WORK INSTRUCTIONS - Check each line below for the word "modelos" and give the count alone.

═════ RECORDS ═════

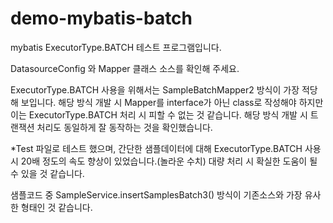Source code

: # demo-mybatis-batch

mybatis ExecutorType.BATCH 테스트 프로그램입니다.

DatasourceConfig 와 Mapper 클래스 소스를 확인해 주세요.

ExecutorType.BATCH 사용을 위해서는 SampleBatchMapper2 방식이 가장 적당해 보입니다.
해당 방식 개발 시 Mapper를 interface가 아닌 class로 작성해야 하지만 이는 ExecutorType.BATCH 처리 시 피할 수 없는 것 같습니다.
해당 방식 개발 시 트랜잭션 처리도 동일하게 잘 동작하는 것을 확인했습니다.

*Test 파일로 테스트 했으며, 간단한 샘플데이터에 대해 ExecutorType.BATCH 사용 시 20배 정도의 속도 향상이 있었습니다.(놀라운 수치) 대량 처리 시 확실한 도움이 될 수 있을 것 같습니다.

샘플코드 중 SampleService.insertSamplesBatch3() 방식이 기존소스와 가장 유사한 형태인 것 같습니다.
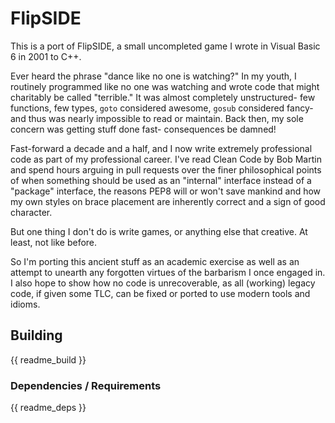 # FlipSIDE

This is a port of FlipSIDE, a small uncompleted game I wrote in Visual Basic 6 in 2001 to C++.

Ever heard the phrase "dance like no one is watching?" In my youth, I routinely programmed like no one was watching and wrote code that might charitably be called "terrible." It was almost completely unstructured- few functions, few types, `goto` considered awesome, `gosub` considered fancy- and thus was nearly impossible to read or maintain. Back then, my sole concern was getting stuff done fast- consequences be damned!

Fast-forward a decade and a half, and I now write extremely professional code as part of my professional career. I've read Clean Code by Bob Martin and spend hours arguing in pull requests over the finer philosophical points of when something should be used as an "internal" interface instead of a "package" interface, the reasons PEP8 will or won't save mankind and how my own styles on brace placement are inherently correct and a sign of good character.

But one thing I don't do is write games, or anything else that creative. At least, not like before.

So I'm porting this ancient stuff as an academic exercise as well as an attempt to unearth any forgotten virtues of the barbarism I once engaged in. I also hope to show how no code is unrecoverable, as all (working) legacy code, if given some TLC, can be fixed or ported to use modern tools and idioms.


## Building

{{ readme_build }}

### Dependencies / Requirements

{{ readme_deps }}

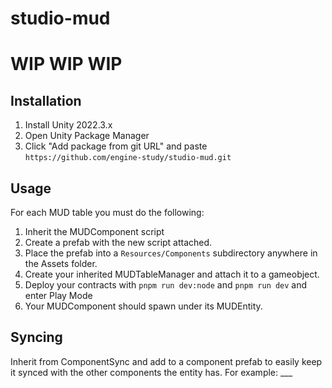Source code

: # studio-mud

# WIP WIP WIP

## Installation 
1. Install Unity 2022.3.x
2. Open Unity Package Manager
3. Click "Add package from git URL" and paste `https://github.com/engine-study/studio-mud.git`

## Usage

For each MUD table you must do the following:

1. Inherit the MUDComponent script
2. Create a prefab with the new script attached.
3. Place the prefab into a `Resources/Components` subdirectory anywhere in the Assets folder.
5. Create your inherited MUDTableManager and attach it to a gameobject.
6. Deploy your contracts with `pnpm run dev:node` and `pnpm run dev` and enter Play Mode
7. Your MUDComponent should spawn under its MUDEntity.

## Syncing

Inherit from ComponentSync and add to a component prefab to easily keep it synced with the other components the entity has.
For example: ___

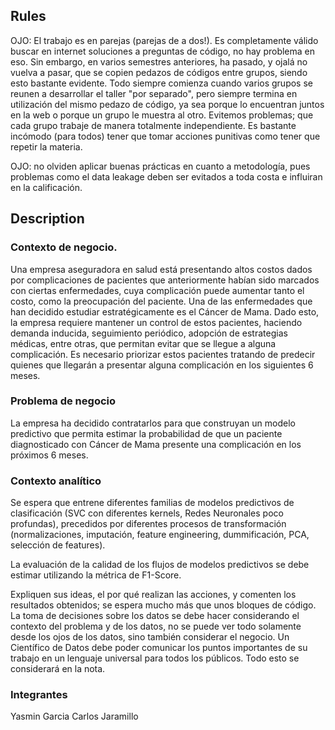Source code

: ## Rules
OJO: El trabajo es en parejas (parejas de a dos!).
Es completamente válido buscar en internet soluciones a preguntas de código, no hay problema en eso. Sin embargo, en varios semestres anteriores, ha pasado, y ojalá no vuelva a pasar, que se copien pedazos de códigos entre grupos, siendo esto bastante evidente. Todo siempre comienza cuando varios grupos se reunen a desarrollar el taller "por separado", pero siempre termina en utilización del mismo pedazo de código, ya sea porque lo encuentran juntos en la web o porque un grupo le muestra al otro.
Evitemos problemas; que cada grupo trabaje de manera totalmente independiente. Es bastante incómodo (para todos) tener que tomar acciones punitivas como tener que repetir la materia.

OJO: no olviden aplicar buenas prácticas en cuanto a metodología, pues problemas como el data leakage deben ser evitados a toda costa e influiran en la calificación.

## Description
### Contexto de negocio.
Una empresa aseguradora en salud está presentando altos costos dados por complicaciones de pacientes que anteriormente habían sido marcados con ciertas enfermedades, cuya complicación puede aumentar tanto el costo, como la preocupación del paciente. Una de las enfermedades que han decidido estudiar estratégicamente es el Cáncer de Mama. Dado esto, la empresa requiere mantener un control de estos pacientes, haciendo demanda inducida, seguimiento periódico, adopción de estrategias médicas, entre otras, que permitan evitar que se llegue a alguna complicación. Es necesario priorizar estos pacientes tratando de predecir quienes que llegarán a presentar alguna complicación en los siguientes 6 meses.

### Problema de negocio
La empresa ha decidido contratarlos para que construyan un modelo predictivo que permita estimar la probabilidad de que un paciente diagnosticado con Cáncer de Mama presente una complicación en los próximos 6 meses.

### Contexto analítico
Se espera que entrene diferentes familias de modelos predictivos de clasificación (SVC con diferentes kernels, Redes Neuronales poco profundas), precedidos por diferentes procesos de transformación (normalizaciones, imputación, feature engineering, dummificación, PCA, selección de features).

La evaluación de la calidad de los flujos de modelos predictivos se debe estimar utilizando la métrica de F1-Score.

Expliquen sus ideas, el por qué realizan las acciones, y comenten los resultados obtenidos; se espera mucho más que unos bloques de código.
La toma de decisiones sobre los datos se debe hacer considerando el contexto del problema y de los datos, no se puede ver todo solamente desde los ojos de los datos, sino también considerar el negocio.
Un Científico de Datos debe poder comunicar los puntos importantes de su trabajo en un lenguaje universal para todos los públicos.
Todo esto se considerará en la nota.


### Integrantes
Yasmin Garcia
Carlos Jaramillo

═════

RESPONSE FOR THIS EXERCISE - 2